:: EXERCISE PROMPT ::
Copy every line of the items below word for word, leaving out the pictures.

───

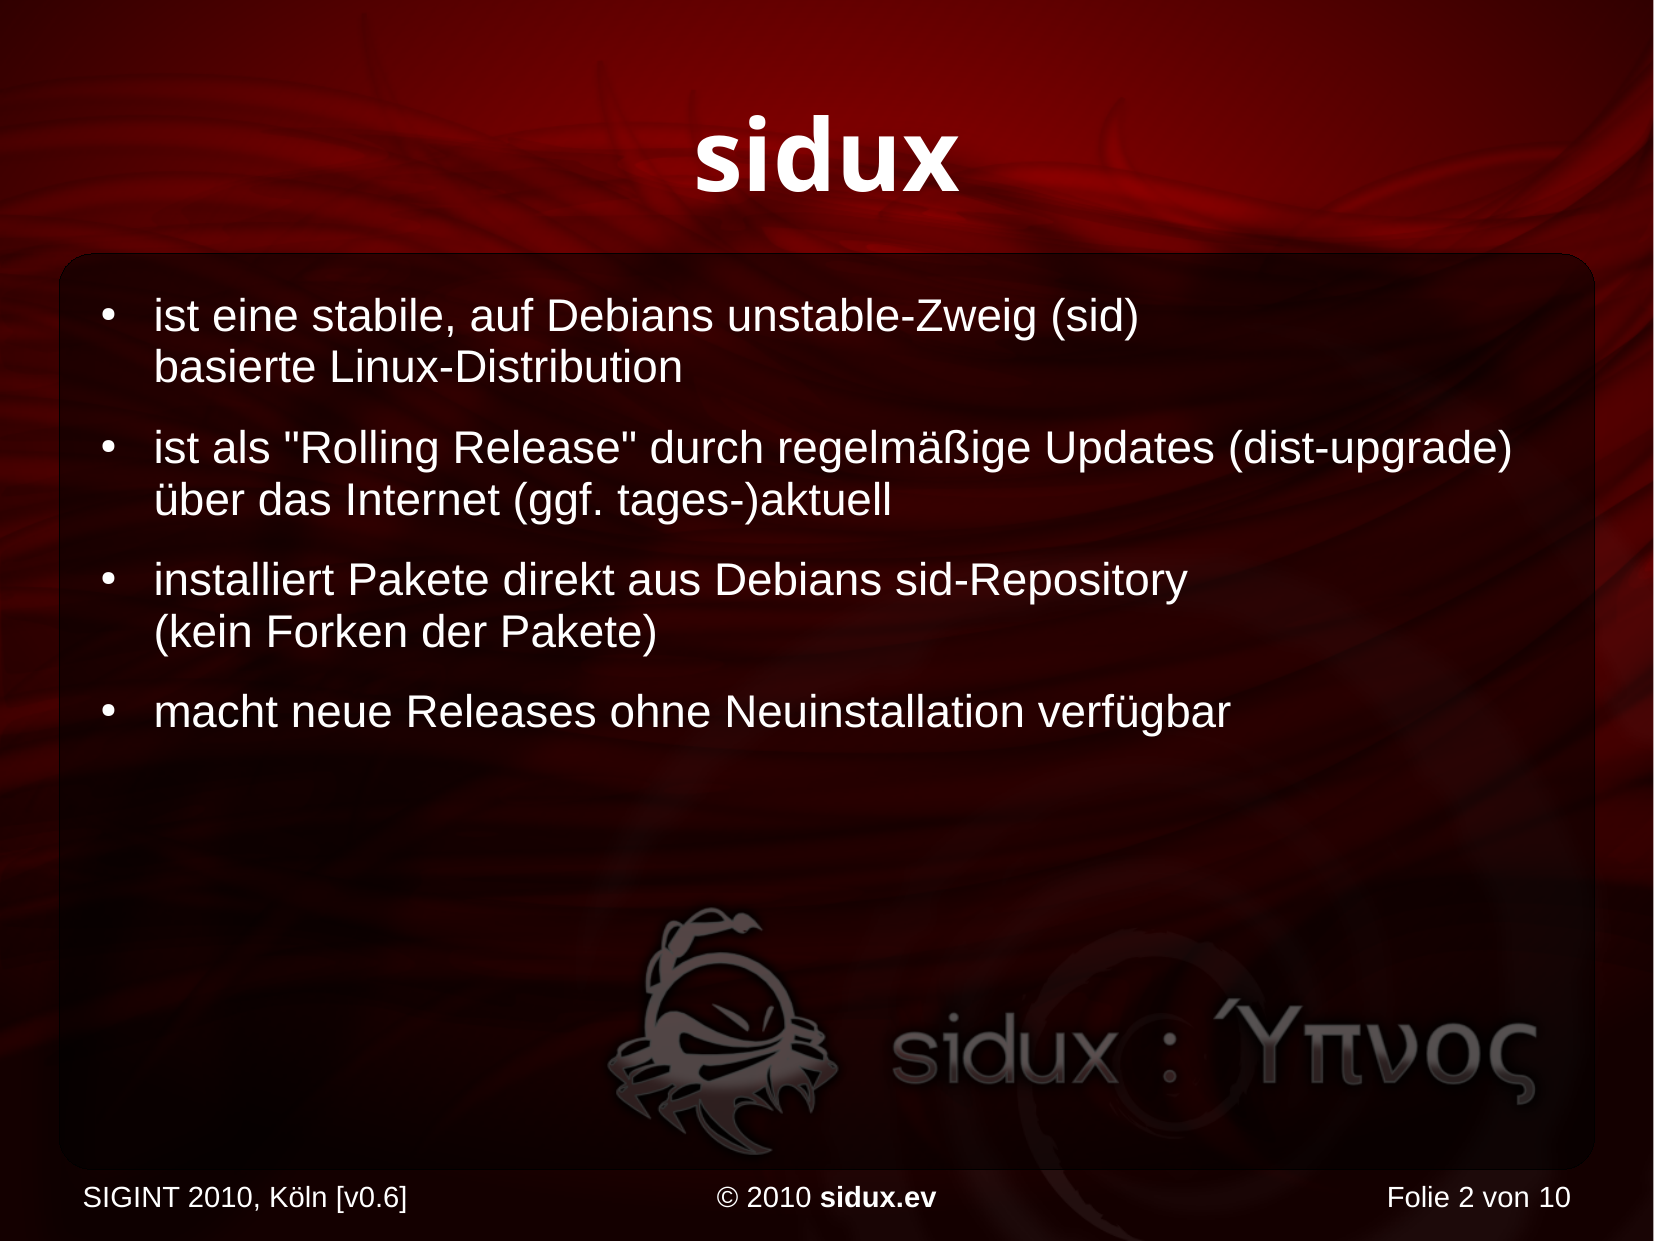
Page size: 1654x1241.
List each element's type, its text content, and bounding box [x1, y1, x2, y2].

list ist eine stabile, auf Debians unstable-Zweig (sid) basierte Linux-Distribution ist als "Rolling Release" durch regelmäßige Updates (dist-upgrade) über das Internet (ggf. tages-)aktuell installiert Pakete direkt aus Debians sid-Repository (kein Forken der Pakete) macht neue Releases ohne Neuinstallation verfügbar [82, 290, 1571, 1109]
picture [0, 0, 1654, 1241]
text_box [59, 253, 1595, 1170]
title sidux [82, 49, 1571, 255]
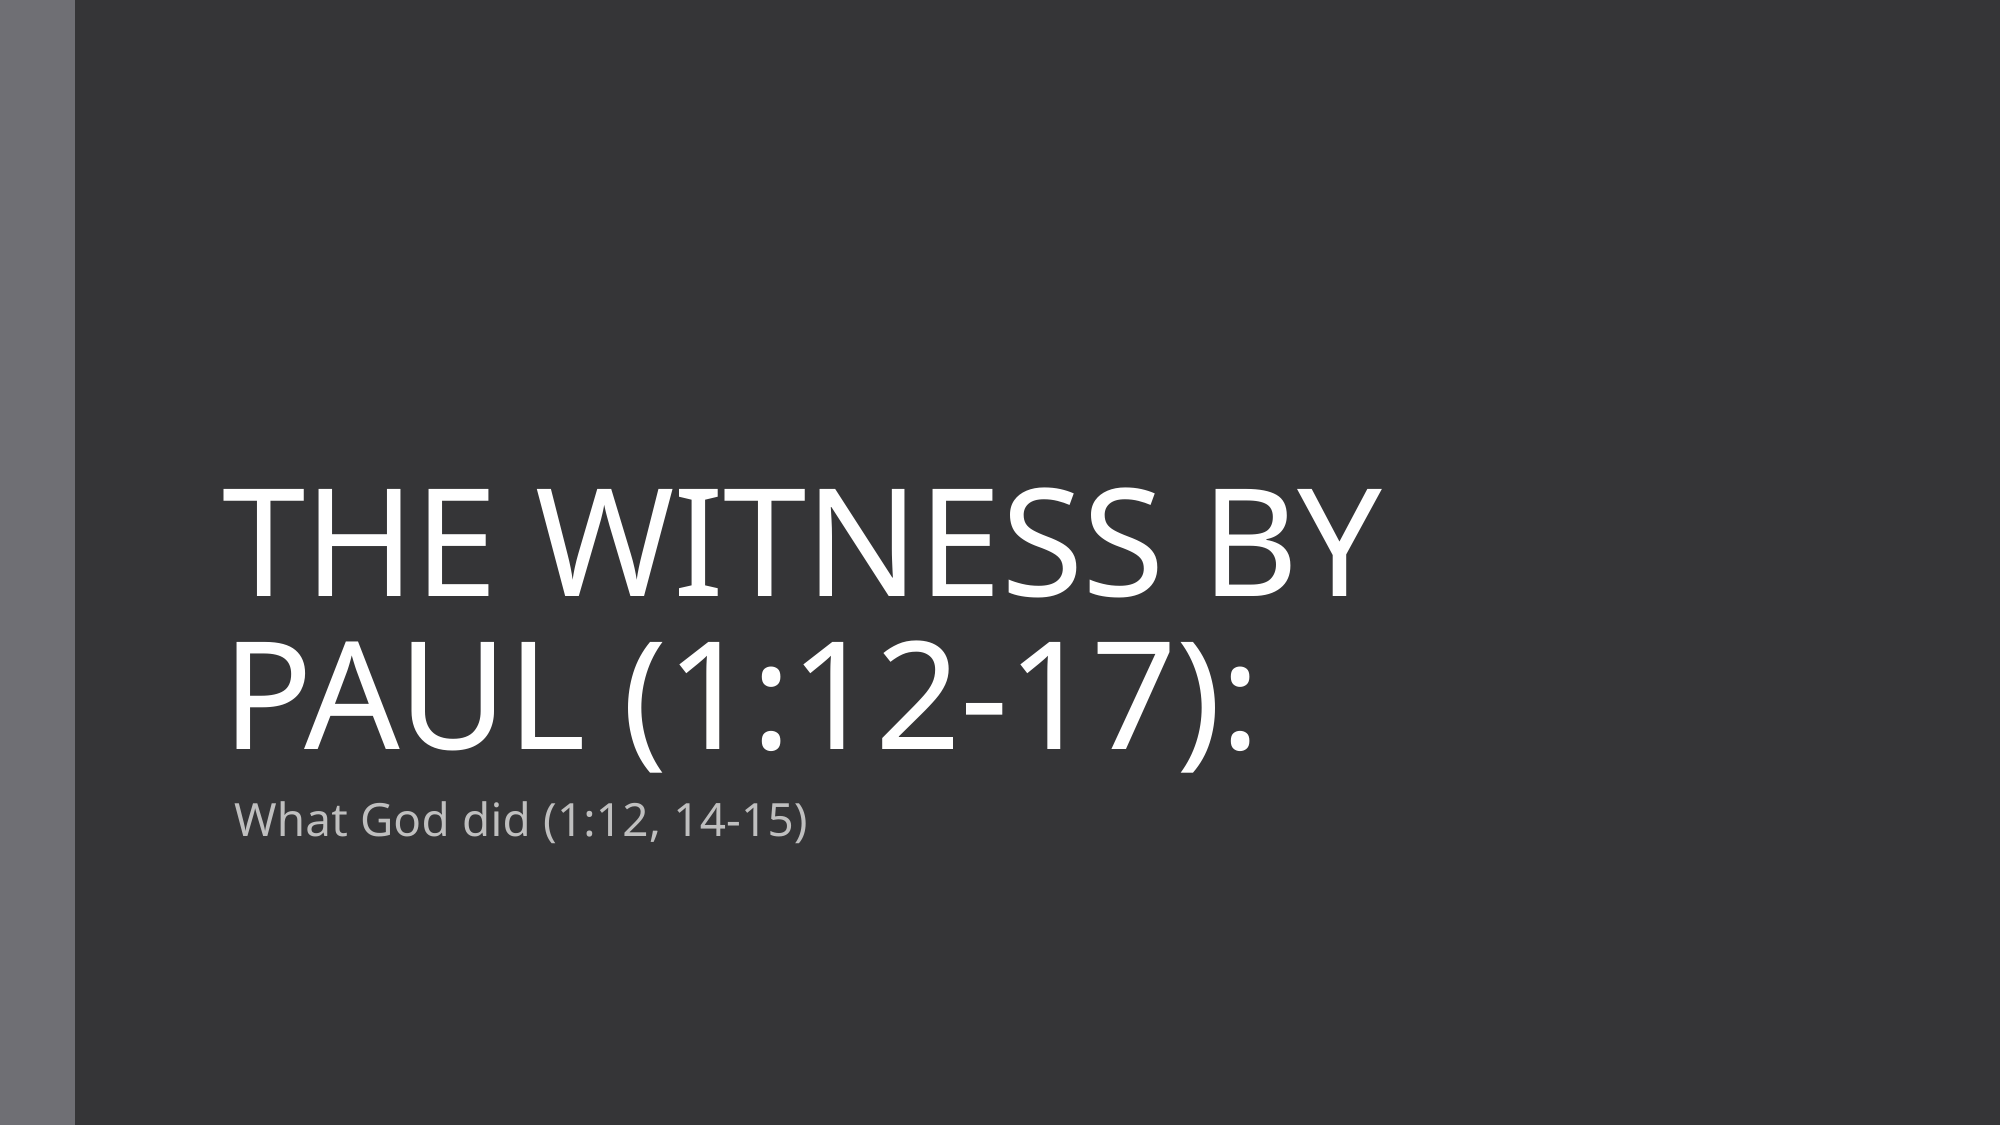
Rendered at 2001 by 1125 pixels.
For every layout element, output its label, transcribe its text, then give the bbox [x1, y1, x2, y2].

subtitle What God did (1:12, 14-15) [206, 787, 1752, 1066]
title THE WITNESS BY PAUL (1:12-17): [206, 124, 1752, 787]
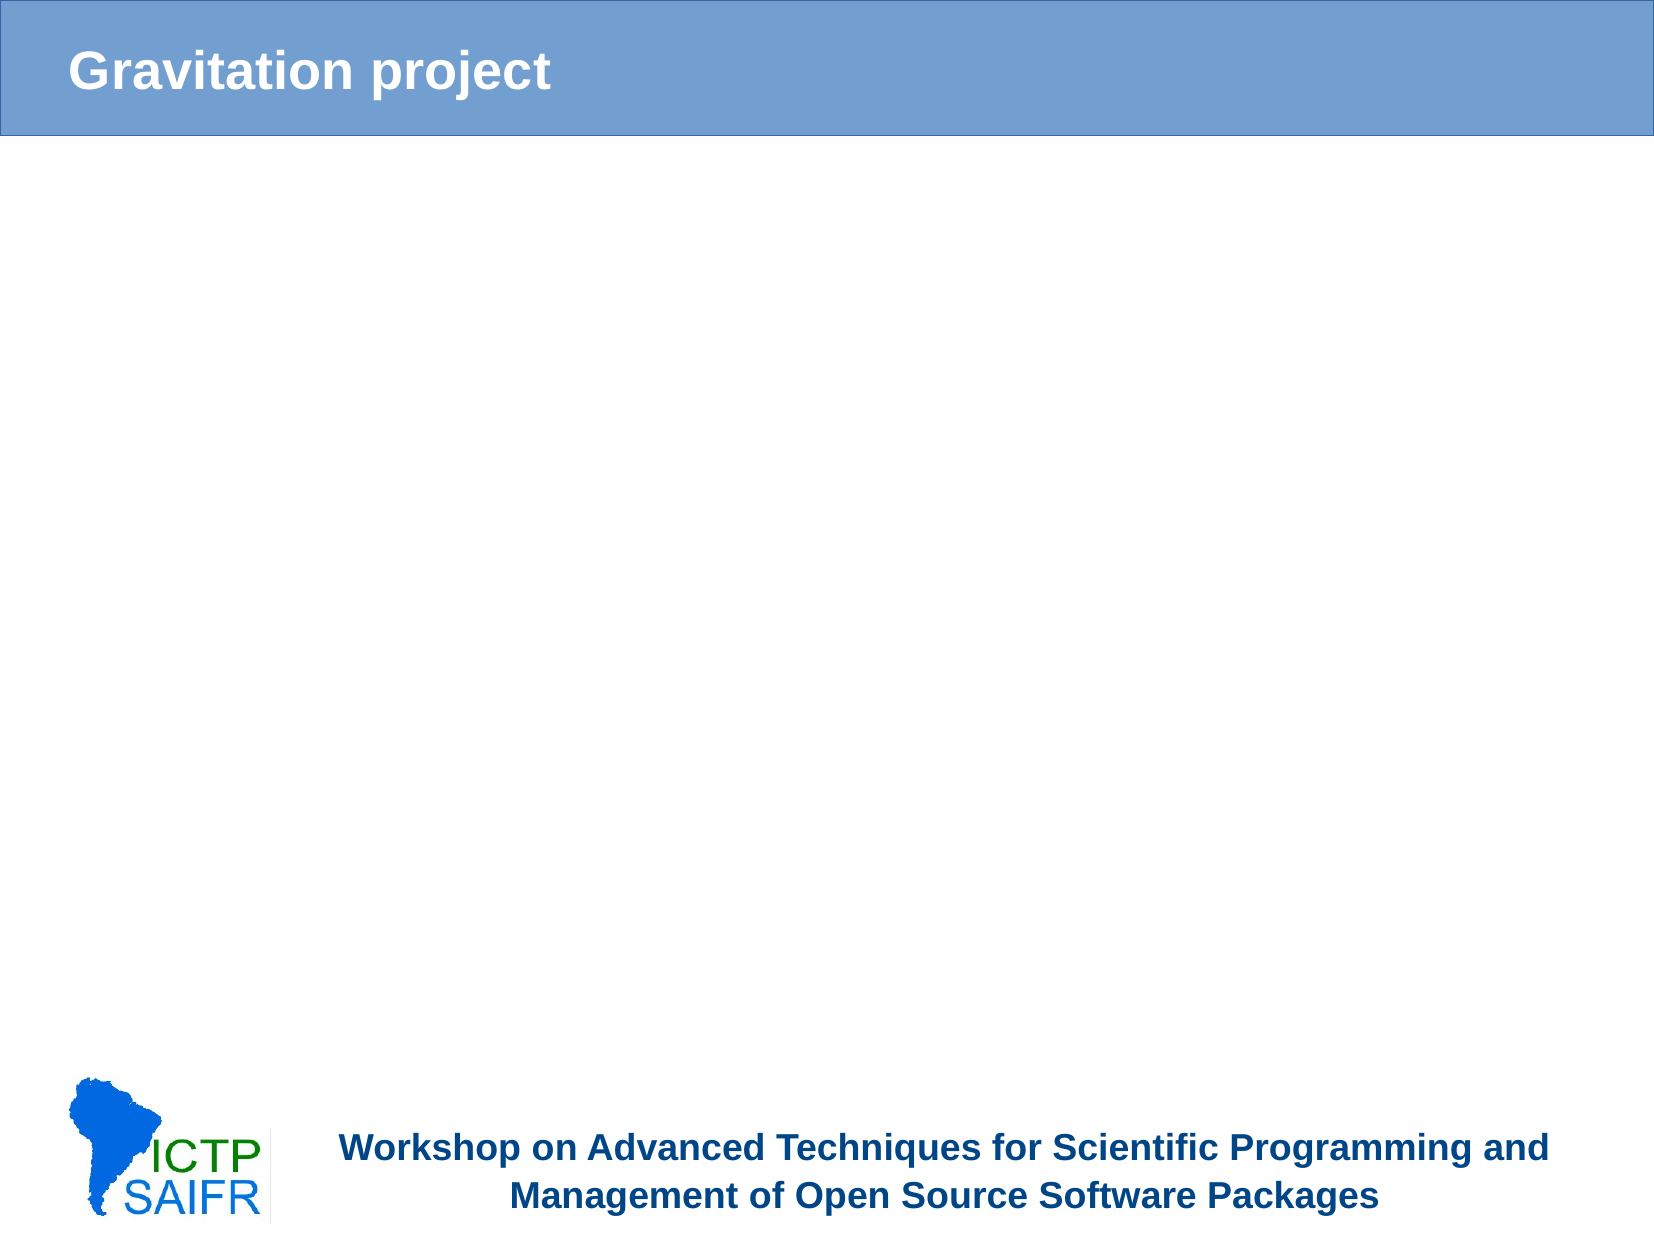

───

:: ANSWER TO THE PROBLEM ::
Page size: 1654x1241.
List each element's type, its text content, and bounding box [x1, y1, x2, y2].

list ist eine stabile, auf Debians unstable-Zweig (sid) basierte Linux-Distribution ist als "Rolling Release" durch regelmäßige Updates (dist-upgrade) über das Internet (ggf. tages-)aktuell installiert Pakete direkt aus Debians sid-Repository (kein Forken der Pakete) macht neue Releases ohne Neuinstallation verfügbar [82, 290, 1571, 1109]
picture [0, 0, 1654, 1241]
text_box [59, 253, 1595, 1170]
title sidux [82, 49, 1571, 255]
Rendered at 2001 by 1125 pixels.
For every layout element, output its label, transcribe its text, then give the bbox [x1, y1, x2, y2].

subtitle What God did (1:12, 14-15) [206, 787, 1752, 1066]
title THE WITNESS BY PAUL (1:12-17): [206, 124, 1752, 787]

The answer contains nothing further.